- [Dataset entries]:
- - -

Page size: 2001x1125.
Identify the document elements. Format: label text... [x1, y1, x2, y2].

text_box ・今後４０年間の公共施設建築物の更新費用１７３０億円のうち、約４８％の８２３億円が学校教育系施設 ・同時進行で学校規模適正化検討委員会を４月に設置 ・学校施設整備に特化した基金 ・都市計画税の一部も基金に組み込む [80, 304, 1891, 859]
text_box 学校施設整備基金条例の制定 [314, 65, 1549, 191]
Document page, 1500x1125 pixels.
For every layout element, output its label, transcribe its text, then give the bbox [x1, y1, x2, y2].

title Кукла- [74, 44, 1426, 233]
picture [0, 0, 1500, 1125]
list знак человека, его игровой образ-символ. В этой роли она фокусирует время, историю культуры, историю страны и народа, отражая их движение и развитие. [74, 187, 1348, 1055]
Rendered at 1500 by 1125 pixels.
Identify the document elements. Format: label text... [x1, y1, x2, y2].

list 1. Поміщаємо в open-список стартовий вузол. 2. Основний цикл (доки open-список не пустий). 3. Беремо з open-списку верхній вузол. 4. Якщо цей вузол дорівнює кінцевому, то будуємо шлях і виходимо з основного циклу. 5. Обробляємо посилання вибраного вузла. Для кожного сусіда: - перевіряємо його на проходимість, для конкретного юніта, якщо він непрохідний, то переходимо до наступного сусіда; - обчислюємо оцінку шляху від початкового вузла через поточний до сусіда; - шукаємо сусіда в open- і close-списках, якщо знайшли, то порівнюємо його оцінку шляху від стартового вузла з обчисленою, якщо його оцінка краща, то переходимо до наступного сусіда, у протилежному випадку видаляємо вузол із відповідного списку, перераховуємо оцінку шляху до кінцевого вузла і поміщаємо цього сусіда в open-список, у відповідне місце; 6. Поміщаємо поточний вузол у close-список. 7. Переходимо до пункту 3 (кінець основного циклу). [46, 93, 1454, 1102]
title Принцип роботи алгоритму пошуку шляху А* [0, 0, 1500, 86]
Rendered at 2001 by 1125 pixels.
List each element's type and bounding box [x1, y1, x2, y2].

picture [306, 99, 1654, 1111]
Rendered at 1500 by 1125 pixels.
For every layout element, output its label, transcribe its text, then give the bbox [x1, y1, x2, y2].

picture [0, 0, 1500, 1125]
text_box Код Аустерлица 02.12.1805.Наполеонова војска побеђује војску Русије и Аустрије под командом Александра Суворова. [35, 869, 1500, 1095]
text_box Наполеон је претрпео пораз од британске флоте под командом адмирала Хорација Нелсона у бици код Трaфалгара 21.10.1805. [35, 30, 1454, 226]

- - -

- [What the task asks]: Copy each line of the material exactly as shown.

- [Answer to the exercise]:
Page size: 2001x1125.
Identify the document elements. Format: label text... [x1, y1, x2, y2].

text_box ・今後４０年間の公共施設建築物の更新費用１７３０億円のうち、約４８％の８２３億円が学校教育系施設 ・同時進行で学校規模適正化検討委員会を４月に設置 ・学校施設整備に特化した基金 ・都市計画税の一部も基金に組み込む [80, 304, 1891, 859]
text_box 学校施設整備基金条例の制定 [314, 65, 1549, 191]
Document page, 1500x1125 pixels.
For every layout element, output its label, transcribe its text, then give the bbox [x1, y1, x2, y2].

title Кукла- [74, 44, 1426, 233]
picture [0, 0, 1500, 1125]
list знак человека, его игровой образ-символ. В этой роли она фокусирует время, историю культуры, историю страны и народа, отражая их движение и развитие. [74, 187, 1348, 1055]
Rendered at 1500 by 1125 pixels.
Identify the document elements. Format: label text... [x1, y1, x2, y2].

list 1. Поміщаємо в open-список стартовий вузол. 2. Основний цикл (доки open-список не пустий). 3. Беремо з open-списку верхній вузол. 4. Якщо цей вузол дорівнює кінцевому, то будуємо шлях і виходимо з основного циклу. 5. Обробляємо посилання вибраного вузла. Для кожного сусіда: - перевіряємо його на проходимість, для конкретного юніта, якщо він непрохідний, то переходимо до наступного сусіда; - обчислюємо оцінку шляху від початкового вузла через поточний до сусіда; - шукаємо сусіда в open- і close-списках, якщо знайшли, то порівнюємо його оцінку шляху від стартового вузла з обчисленою, якщо його оцінка краща, то переходимо до наступного сусіда, у протилежному випадку видаляємо вузол із відповідного списку, перераховуємо оцінку шляху до кінцевого вузла і поміщаємо цього сусіда в open-список, у відповідне місце; 6. Поміщаємо поточний вузол у close-список. 7. Переходимо до пункту 3 (кінець основного циклу). [46, 93, 1454, 1102]
title Принцип роботи алгоритму пошуку шляху А* [0, 0, 1500, 86]
Rendered at 2001 by 1125 pixels.
List each element's type and bounding box [x1, y1, x2, y2].

picture [306, 99, 1654, 1111]
Rendered at 1500 by 1125 pixels.
For every layout element, output its label, transcribe its text, then give the bbox [x1, y1, x2, y2].

picture [0, 0, 1500, 1125]
text_box Код Аустерлица 02.12.1805.Наполеонова војска побеђује војску Русије и Аустрије под командом Александра Суворова. [35, 869, 1500, 1095]
text_box Наполеон је претрпео пораз од британске флоте под командом адмирала Хорација Нелсона у бици код Трaфалгара 21.10.1805. [35, 30, 1454, 226]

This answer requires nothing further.